## Description of the task
For the material below, return exactly the lines starting at the one holding "faldforebyggelse &" and ending at the one holding "améliorée, mais le", counting both as part of the range.

------------------------------------------------

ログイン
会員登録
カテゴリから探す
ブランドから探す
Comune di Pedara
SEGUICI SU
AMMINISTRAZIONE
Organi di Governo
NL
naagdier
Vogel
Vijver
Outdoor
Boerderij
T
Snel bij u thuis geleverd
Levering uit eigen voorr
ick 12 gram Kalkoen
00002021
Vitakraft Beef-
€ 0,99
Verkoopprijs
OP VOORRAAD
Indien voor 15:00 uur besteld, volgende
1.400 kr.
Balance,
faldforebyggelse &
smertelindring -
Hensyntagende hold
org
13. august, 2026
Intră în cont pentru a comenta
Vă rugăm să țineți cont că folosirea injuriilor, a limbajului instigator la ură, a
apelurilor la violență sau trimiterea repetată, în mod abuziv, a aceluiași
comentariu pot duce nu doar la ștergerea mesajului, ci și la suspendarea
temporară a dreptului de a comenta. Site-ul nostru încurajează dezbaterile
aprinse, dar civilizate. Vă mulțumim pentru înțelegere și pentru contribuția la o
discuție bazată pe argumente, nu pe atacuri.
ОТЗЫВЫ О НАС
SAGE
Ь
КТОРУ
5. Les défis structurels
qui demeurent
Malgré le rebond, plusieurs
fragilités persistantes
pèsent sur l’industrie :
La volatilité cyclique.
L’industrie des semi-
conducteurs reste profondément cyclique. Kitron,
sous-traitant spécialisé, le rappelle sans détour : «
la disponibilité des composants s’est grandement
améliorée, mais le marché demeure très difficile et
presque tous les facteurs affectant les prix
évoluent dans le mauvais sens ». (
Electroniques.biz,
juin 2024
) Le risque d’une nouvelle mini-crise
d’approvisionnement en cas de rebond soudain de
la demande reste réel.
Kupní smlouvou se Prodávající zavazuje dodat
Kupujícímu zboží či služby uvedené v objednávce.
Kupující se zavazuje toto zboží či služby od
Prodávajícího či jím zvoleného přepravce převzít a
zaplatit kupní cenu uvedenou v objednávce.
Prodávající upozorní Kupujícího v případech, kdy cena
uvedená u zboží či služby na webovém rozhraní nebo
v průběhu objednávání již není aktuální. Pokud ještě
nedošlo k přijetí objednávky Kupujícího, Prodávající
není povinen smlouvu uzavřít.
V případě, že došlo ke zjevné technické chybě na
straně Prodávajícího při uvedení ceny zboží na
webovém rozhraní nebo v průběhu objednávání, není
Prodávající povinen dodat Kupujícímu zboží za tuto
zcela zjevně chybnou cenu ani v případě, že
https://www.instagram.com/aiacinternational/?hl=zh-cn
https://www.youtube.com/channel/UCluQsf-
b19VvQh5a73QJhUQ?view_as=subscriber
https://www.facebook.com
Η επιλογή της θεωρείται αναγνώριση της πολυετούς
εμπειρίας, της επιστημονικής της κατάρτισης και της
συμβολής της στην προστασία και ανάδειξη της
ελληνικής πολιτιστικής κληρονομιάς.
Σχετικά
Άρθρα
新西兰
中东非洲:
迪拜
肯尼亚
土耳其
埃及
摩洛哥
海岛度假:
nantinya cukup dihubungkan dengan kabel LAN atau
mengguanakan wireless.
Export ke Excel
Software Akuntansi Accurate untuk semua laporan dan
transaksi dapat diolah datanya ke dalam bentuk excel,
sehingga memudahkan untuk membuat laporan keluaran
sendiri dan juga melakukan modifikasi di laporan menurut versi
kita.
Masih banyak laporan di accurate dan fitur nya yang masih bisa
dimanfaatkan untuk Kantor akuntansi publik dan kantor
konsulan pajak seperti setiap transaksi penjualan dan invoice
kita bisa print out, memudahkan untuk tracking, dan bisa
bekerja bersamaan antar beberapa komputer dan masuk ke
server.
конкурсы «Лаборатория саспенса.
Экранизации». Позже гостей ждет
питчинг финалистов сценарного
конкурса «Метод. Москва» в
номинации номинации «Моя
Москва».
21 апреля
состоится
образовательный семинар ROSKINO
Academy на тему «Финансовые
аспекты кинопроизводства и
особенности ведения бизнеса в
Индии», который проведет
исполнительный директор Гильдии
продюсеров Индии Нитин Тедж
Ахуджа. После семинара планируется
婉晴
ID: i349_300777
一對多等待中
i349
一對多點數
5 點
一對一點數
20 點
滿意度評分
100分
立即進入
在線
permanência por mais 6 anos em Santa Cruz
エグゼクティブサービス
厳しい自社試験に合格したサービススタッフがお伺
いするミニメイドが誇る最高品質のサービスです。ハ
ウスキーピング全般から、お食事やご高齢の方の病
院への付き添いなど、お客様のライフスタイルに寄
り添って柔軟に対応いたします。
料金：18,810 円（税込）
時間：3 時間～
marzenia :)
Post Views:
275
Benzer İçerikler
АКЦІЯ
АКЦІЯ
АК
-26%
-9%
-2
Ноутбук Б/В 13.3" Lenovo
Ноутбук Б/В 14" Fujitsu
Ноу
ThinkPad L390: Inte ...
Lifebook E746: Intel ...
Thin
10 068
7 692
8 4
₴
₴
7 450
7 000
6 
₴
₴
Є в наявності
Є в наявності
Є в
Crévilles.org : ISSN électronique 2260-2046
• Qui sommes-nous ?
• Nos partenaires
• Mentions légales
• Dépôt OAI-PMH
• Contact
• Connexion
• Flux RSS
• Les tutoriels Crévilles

------------------------------------------------

## Exercise solution
faldforebyggelse &
smertelindring -
Hensyntagende hold
org
13. august, 2026
Intră în cont pentru a comenta
Vă rugăm să țineți cont că folosirea injuriilor, a limbajului instigator la ură, a
apelurilor la violență sau trimiterea repetată, în mod abuziv, a aceluiași
comentariu pot duce nu doar la ștergerea mesajului, ci și la suspendarea
temporară a dreptului de a comenta. Site-ul nostru încurajează dezbaterile
aprinse, dar civilizate. Vă mulțumim pentru înțelegere și pentru contribuția la o
discuție bazată pe argumente, nu pe atacuri.
ОТЗЫВЫ О НАС
SAGE
Ь
КТОРУ
5. Les défis structurels
qui demeurent
Malgré le rebond, plusieurs
fragilités persistantes
pèsent sur l’industrie :
La volatilité cyclique.
L’industrie des semi-
conducteurs reste profondément cyclique. Kitron,
sous-traitant spécialisé, le rappelle sans détour : «
la disponibilité des composants s’est grandement
améliorée, mais le marché demeure très difficile et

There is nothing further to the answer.